= Source data =
· · · ·
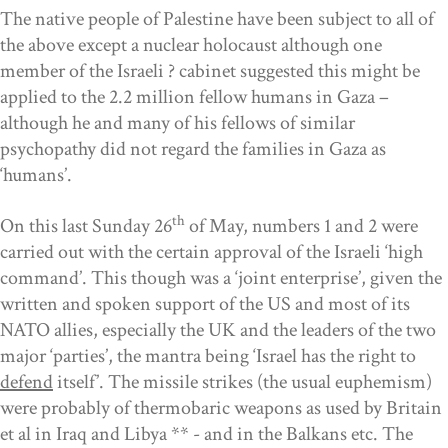
The native people of Palestine have been subject to all of
the above except a nuclear holocaust although one
member of the Israeli ? cabinet suggested this might be
applied to the 2.2 million fellow humans in Gaza –
although he and many of his fellows of similar
psychopathy did not regard the families in Gaza as
‘humans’.
th
On this last Sunday 26
of May, numbers 1 and 2 were
carried out with the certain approval of the Israeli ‘high
command’. This though was a ‘joint enterprise’, given the
written and spoken support of the US and most of its
NATO allies, especially the UK and the leaders of the two
major ‘parties’, the mantra being ‘Israel has the right to
defend
itself’. The missile strikes (the usual euphemism)
were probably of thermobaric weapons as used by Britain
et al in Iraq and Libya ** - and in the Balkans etc. The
· · · ·
= About this task =
A word-for-word copy of the data, without its pictures, is what is needed.

= Your solution =
The native people of Palestine have been subject to all of
the above except a nuclear holocaust although one
member of the Israeli ? cabinet suggested this might be
applied to the 2.2 million fellow humans in Gaza –
although he and many of his fellows of similar
psychopathy did not regard the families in Gaza as
‘humans’.
th
On this last Sunday 26
of May, numbers 1 and 2 were
carried out with the certain approval of the Israeli ‘high
command’. This though was a ‘joint enterprise’, given the
written and spoken support of the US and most of its
NATO allies, especially the UK and the leaders of the two
major ‘parties’, the mantra being ‘Israel has the right to
defend
itself’. The missile strikes (the usual euphemism)
were probably of thermobaric weapons as used by Britain
et al in Iraq and Libya ** - and in the Balkans etc. The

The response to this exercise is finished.